Some applications being submitted were obviously those that had been put on hold during lockdown 1.0. However, full and outline applications in general have been slow to recover. The ‘recovery’ over the summer has largely been driven by an increase in householder related applications. With no immediate end in sight to ‘WFH’, and people sick of sharing the kitchen table with their kids, many of us have turned to home improvements.

This is good, right?

We are currently in the middle of lockdown 2.0 and the word ‘unprecedented’ cannot be over-used in 2020. Planning statistics have proved no exception to that.

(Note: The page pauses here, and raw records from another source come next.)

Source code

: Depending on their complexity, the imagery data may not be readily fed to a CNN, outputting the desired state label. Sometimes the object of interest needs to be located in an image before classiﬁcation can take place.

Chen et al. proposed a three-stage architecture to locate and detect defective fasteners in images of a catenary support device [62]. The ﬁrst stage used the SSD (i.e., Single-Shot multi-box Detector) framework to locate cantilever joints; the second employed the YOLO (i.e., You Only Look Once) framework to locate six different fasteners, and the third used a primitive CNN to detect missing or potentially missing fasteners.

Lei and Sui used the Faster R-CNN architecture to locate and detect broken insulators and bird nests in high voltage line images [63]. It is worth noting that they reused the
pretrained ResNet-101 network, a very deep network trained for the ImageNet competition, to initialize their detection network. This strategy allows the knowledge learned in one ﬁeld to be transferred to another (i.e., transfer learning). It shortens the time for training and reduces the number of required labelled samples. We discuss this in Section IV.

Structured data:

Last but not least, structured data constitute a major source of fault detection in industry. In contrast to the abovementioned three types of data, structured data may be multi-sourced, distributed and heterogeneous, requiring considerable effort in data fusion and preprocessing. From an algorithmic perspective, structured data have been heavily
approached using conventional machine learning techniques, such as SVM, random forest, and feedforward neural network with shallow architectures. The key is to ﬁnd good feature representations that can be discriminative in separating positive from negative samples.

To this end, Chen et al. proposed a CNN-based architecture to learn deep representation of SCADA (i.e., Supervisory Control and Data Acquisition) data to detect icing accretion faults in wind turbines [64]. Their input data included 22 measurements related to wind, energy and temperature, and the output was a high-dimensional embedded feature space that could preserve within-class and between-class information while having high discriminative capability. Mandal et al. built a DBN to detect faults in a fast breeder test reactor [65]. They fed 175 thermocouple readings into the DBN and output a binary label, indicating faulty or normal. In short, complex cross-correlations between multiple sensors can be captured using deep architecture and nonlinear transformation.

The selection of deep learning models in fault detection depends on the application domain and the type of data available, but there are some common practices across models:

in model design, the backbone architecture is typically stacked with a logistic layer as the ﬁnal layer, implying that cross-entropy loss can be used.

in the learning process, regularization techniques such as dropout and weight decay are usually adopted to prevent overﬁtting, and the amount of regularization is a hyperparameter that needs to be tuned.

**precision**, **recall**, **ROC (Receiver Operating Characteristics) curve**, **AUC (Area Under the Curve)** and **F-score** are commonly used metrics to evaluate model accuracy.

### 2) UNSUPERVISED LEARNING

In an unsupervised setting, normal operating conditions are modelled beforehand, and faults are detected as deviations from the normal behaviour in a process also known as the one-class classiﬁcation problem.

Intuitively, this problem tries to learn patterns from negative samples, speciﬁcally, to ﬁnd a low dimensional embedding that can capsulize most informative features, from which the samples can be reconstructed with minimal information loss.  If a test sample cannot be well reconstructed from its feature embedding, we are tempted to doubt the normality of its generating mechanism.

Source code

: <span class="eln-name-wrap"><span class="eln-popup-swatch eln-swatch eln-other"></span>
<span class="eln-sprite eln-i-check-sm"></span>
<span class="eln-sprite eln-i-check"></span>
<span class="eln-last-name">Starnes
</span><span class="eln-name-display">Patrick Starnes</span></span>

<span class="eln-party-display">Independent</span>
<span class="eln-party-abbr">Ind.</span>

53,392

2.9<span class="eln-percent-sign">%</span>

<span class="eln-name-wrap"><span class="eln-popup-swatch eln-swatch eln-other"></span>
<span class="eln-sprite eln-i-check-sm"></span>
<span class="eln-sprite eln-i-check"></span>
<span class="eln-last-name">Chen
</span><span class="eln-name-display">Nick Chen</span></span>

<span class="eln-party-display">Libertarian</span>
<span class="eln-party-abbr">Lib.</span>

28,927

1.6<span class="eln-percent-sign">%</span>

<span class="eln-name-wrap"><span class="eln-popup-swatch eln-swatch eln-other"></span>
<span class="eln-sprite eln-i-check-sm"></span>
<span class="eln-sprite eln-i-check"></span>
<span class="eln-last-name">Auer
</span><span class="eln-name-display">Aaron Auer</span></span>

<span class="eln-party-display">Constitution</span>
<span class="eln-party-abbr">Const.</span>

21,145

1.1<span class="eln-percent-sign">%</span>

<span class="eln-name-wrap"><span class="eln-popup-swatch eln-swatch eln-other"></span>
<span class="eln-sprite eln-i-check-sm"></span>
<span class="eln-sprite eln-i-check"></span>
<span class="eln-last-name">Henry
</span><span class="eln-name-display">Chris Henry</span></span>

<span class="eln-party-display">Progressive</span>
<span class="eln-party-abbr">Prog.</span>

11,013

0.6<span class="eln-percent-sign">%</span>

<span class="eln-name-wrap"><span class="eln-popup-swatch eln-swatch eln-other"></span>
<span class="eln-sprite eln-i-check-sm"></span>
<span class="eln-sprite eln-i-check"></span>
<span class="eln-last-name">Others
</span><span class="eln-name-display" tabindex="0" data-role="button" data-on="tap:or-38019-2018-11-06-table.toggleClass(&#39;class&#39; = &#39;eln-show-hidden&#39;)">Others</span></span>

And while any form of economic recovery is to be welcomed, this does have to be set against the backdrop of local authorities on the frontline of the pandemic. Already the indications are that some councils are struggling – with delays in validations and backlogs of larger applications at committee. As you will have probably worked out, if finite local authority resources are being overwhelmed by high turnover, low-level domestic applications, there is less space in the working week to progress the type of applications that the majority of our readership are concerned with. The need to adequately resource the public sector has never been more crucial so that together the property industry as a whole can move into recovery.